Mon National Day is celebrated in Burma
February 22, 2008
Loa Htaw, IMNA,
Ten birds were released in Mudon Township, Mon state, on the 61st annual Mon National Day (MND). The birds were a symbol of peace for everyone in the world, said Mon people who attended the celebration.
“We want every life in the world to have peace,” said Dr. Soe Lin, the chairman of Central Celebrating Committee of the Mon National Day (CCCMND), which was responsible for releasing the birds. Dr. Soe Lin is also secretary of the Mon National Democratic Front and a former political prisoner. He added that the birds represented an especially important symbol of peace for people in Burma right now, pointing to recent assassinations of opposition leaders in Pakistan and the Karen National Union in Karen state, Burma. “We don’t want others in Burma to see a similar fate,” he said.
The birds were released in Mudon Township, and while 2008 marked the 61st MND, it also marked the first time Mudon Township acted as a central celebration place. About twenty community leaders from each township also attended the central MND celebration.
“Mon people have to struggle for themselves to exercise their right to self-determination,” said Dr. Soe Lin at the celebration. “On this 61st anniversary Mon National Day our people have experienced both happiness and dissatisfaction and continue to face difficulties in our future,” he said. “We have to pass through the difficulties with the unity and strength of a people together, not as individuals alone,” he added.
Before this MND youth were able to actively take part in preparations, selling national day lottery tickets and Mon flags as fundraisers across Mon state. The CCCMND has always encouraged Mon youth to take part in national activities.
Until this year the junta had restricted the participation of Mon youth, limiting travel and banning the sale of lottery tickets and Mon flags. But MND is still not an official Burmese holiday, and Mon students in grades six to nine had to spend the day taking exams.
A teacher teaching Basic Education in Moulmein said that the order came from higher authorities through the Mon State Education Department. The teacher said that he did not think it was a coincidence that the exams were scheduled on MND. The order said no schools could close on February 22nd and schools in rural areas would spend the day taking the test. The fact that the order specifically targeted rural schools is a fair indicator of the true motivation for the policy, as it is rural areas that show the strongest interest in Mon national issues.

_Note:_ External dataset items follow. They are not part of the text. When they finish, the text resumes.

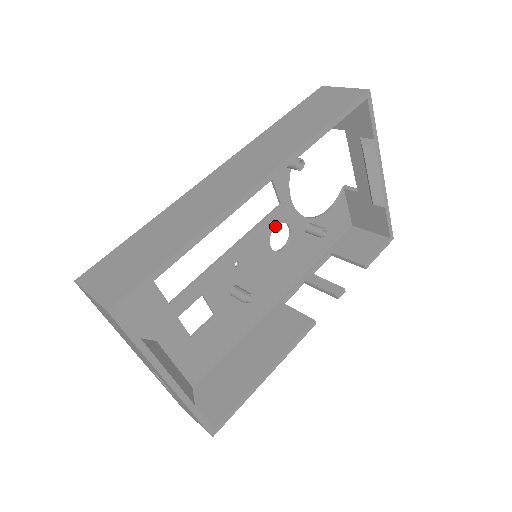
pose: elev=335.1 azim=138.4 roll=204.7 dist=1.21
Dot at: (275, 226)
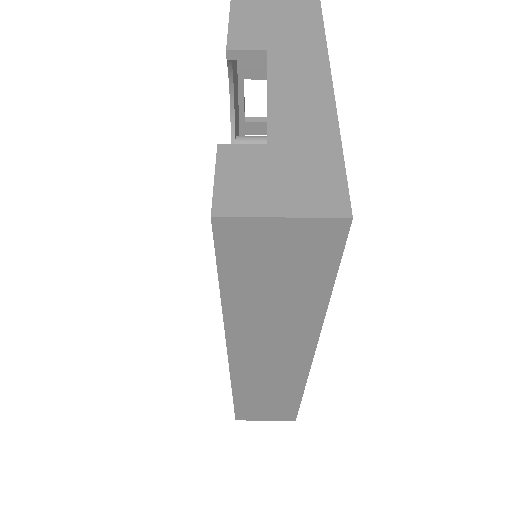
Dot at: occluded
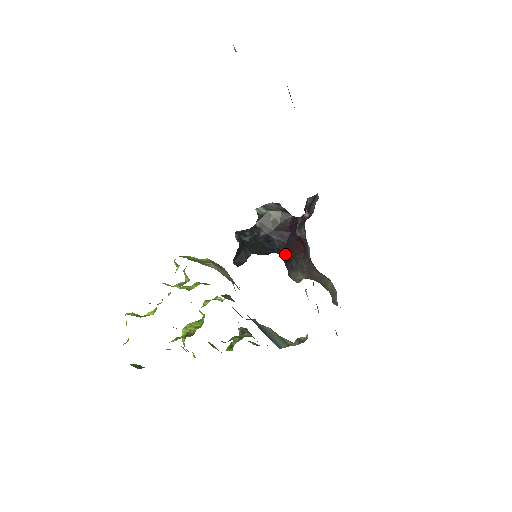
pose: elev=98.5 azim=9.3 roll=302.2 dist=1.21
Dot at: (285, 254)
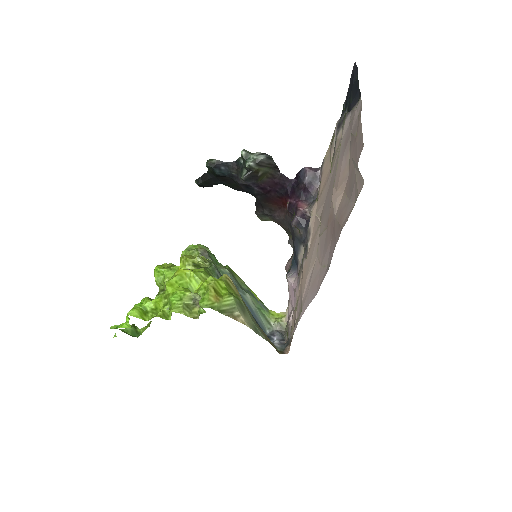
Dot at: (260, 200)
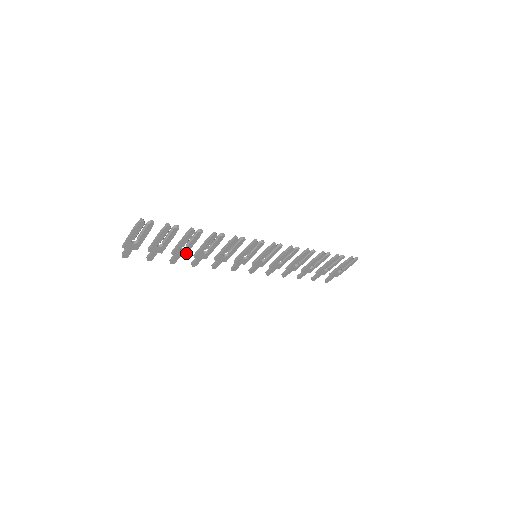
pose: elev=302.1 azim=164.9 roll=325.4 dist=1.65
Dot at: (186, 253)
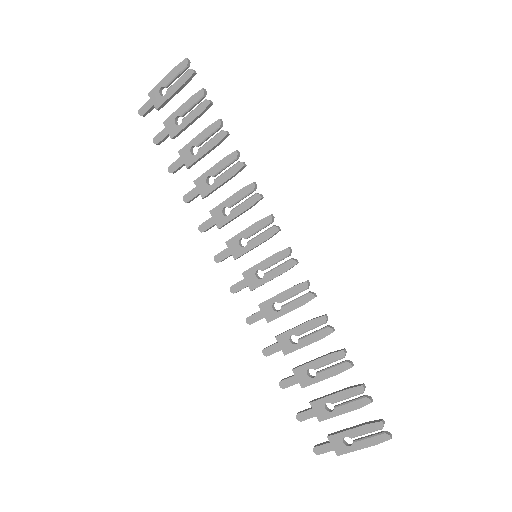
Dot at: (192, 163)
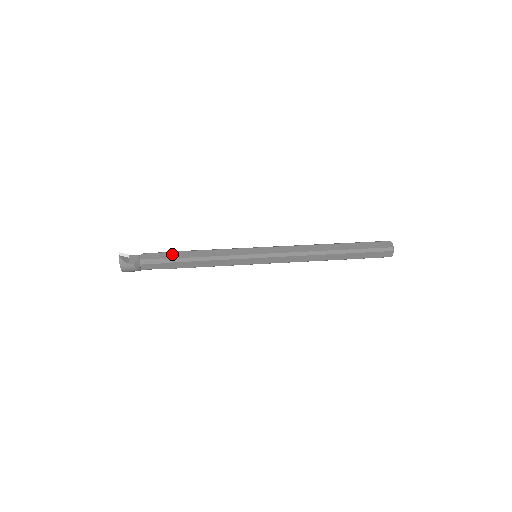
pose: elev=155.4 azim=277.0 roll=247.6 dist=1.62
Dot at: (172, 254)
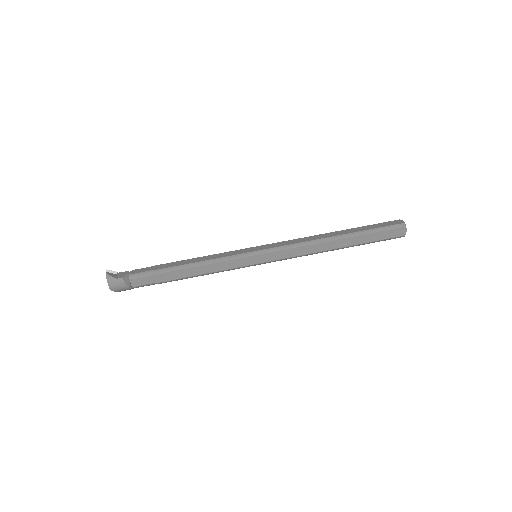
Dot at: (164, 265)
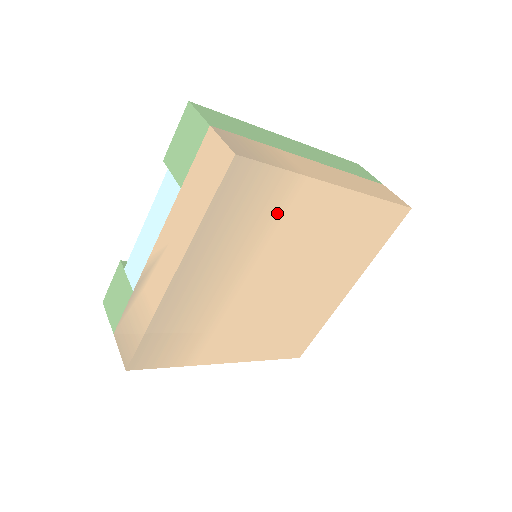
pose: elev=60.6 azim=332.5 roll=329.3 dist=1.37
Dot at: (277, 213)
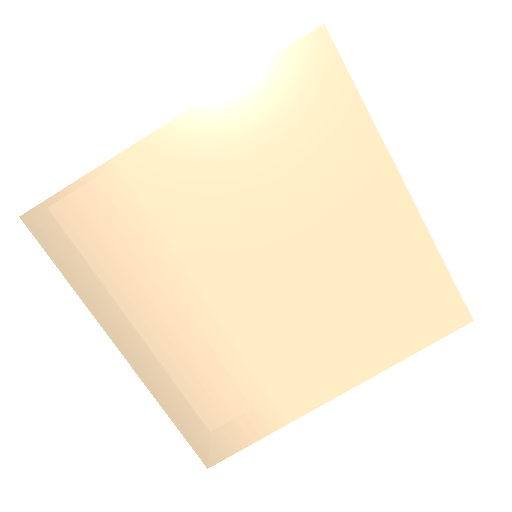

Students at the Kamawet Village high school, Mudon Township, attended school but wore Mon national dress in protest, said witnesses in the area. Students are banned from wearing Mon national dress in junta schools and the act served as a strong statement of the student’s anger at being prevented from attending the MND celebration.
In spite of the junta’s quiet attempts to undermine the festival, many felt MND was a success. “This year more people celebrated Mon National Day and almost all of them held Mon flags as they marched during the celebrations,” Dr. Soe Lin said. “Almost all the clothes stores in Mon state ran out of Mon national dress.”
The CCCMND held MND celebrations in nineteen townships and villages in Mon and Karen state, as well as several places where there are strong Mon communities, including Pegu and Rangoon. The New Mon State Party (NMSP) also celebrated MND in areas under its control in Moulmein, Tha-ton and Tavoy districts and the Thai-Burma border area near Three Pagoda Pass Township, Palaing Japan village.
MND traditionally falls on the first waning of Maigh, the ninth month in the Mon lunar calendar, February 22nd in the Gregorian calendar. The first MND was held in 1947 in honor of the founding of the Hongsawatoi, Mon Kingdom in 1116 of the Buddhist Era, 573 AD, in what is now the Pegu division of Southeastern Burma.